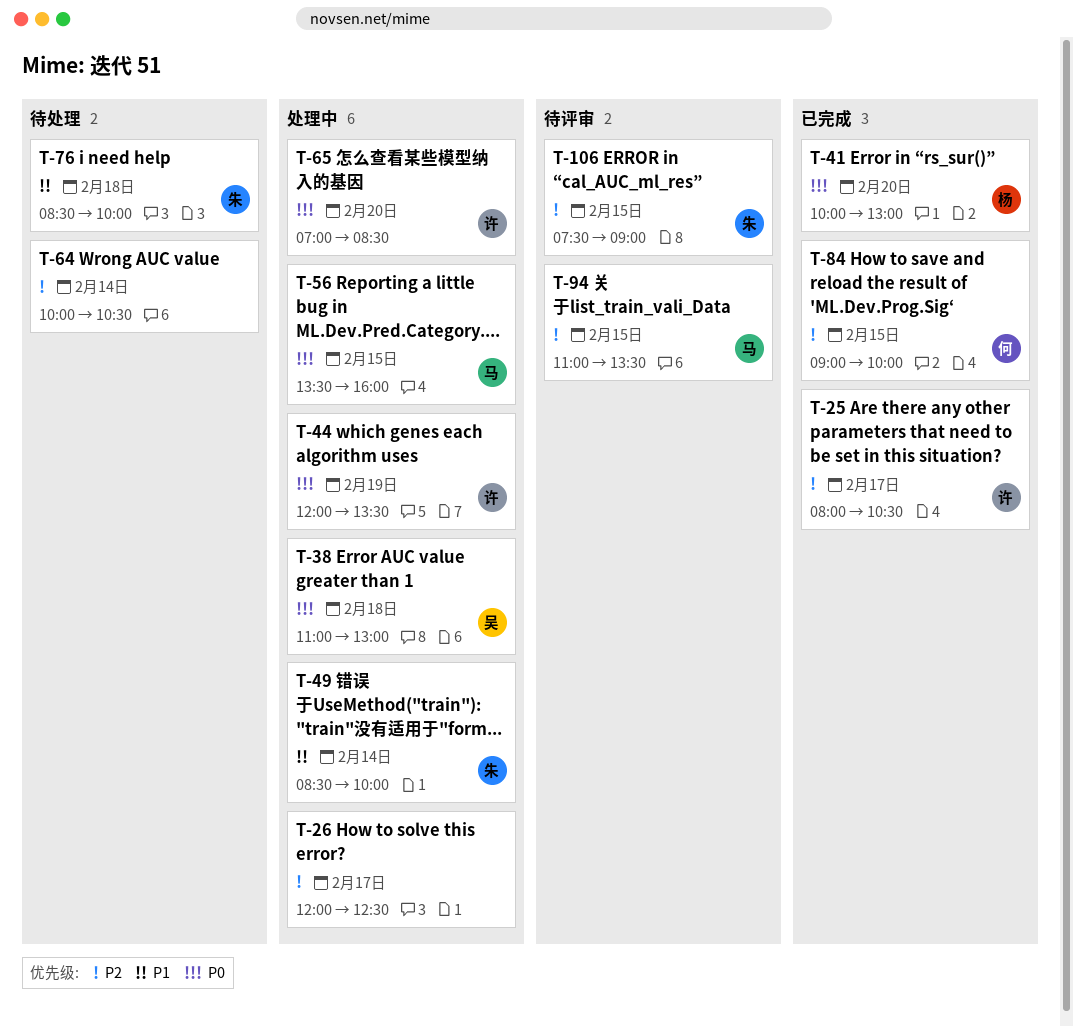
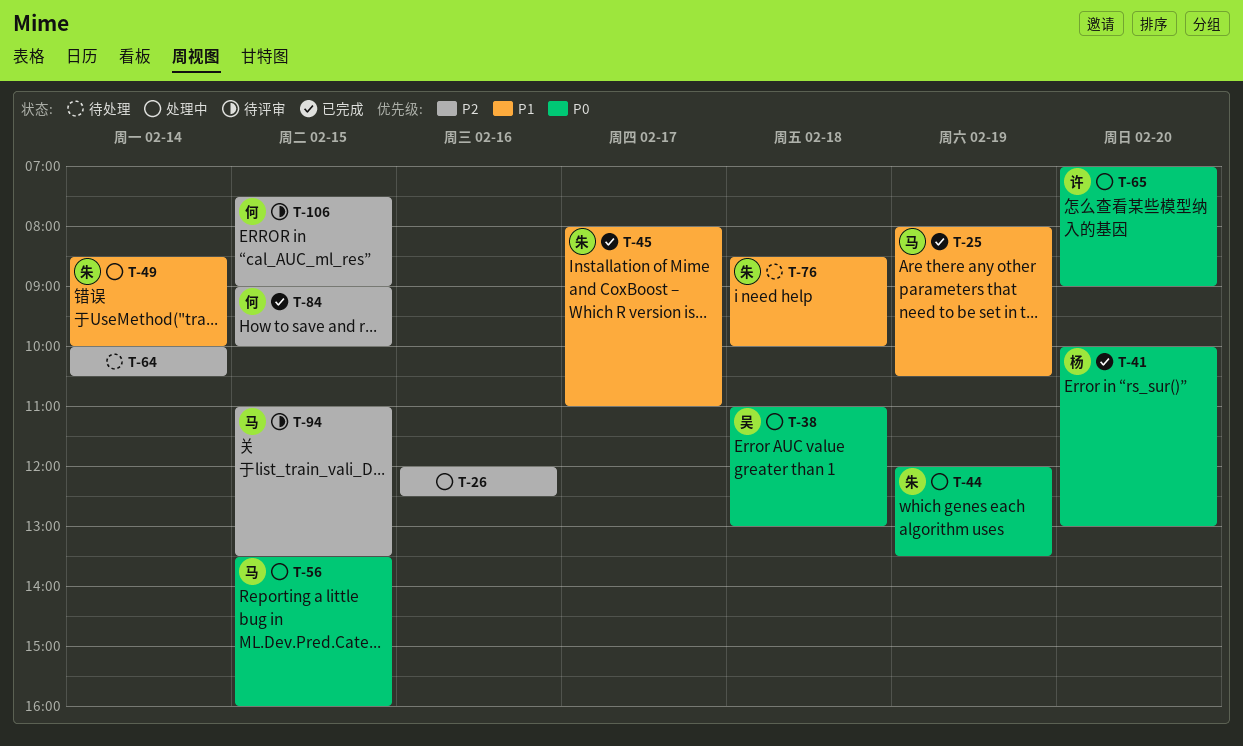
T-25, owner: 许 -> 马
T-25, priority: P2 -> P1
T-25, day: Feb 17 -> Feb 19
T-26, day: Feb 17 -> Feb 16
T-44, owner: 许 -> 朱
T-45: none -> present
T-65, ends: 08:30 -> 09:00
T-106, owner: 朱 -> 何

Task statement
Looking at the entries above, how many lines contain the word "owner"? Answer with the number alone.

Answer to this problem
3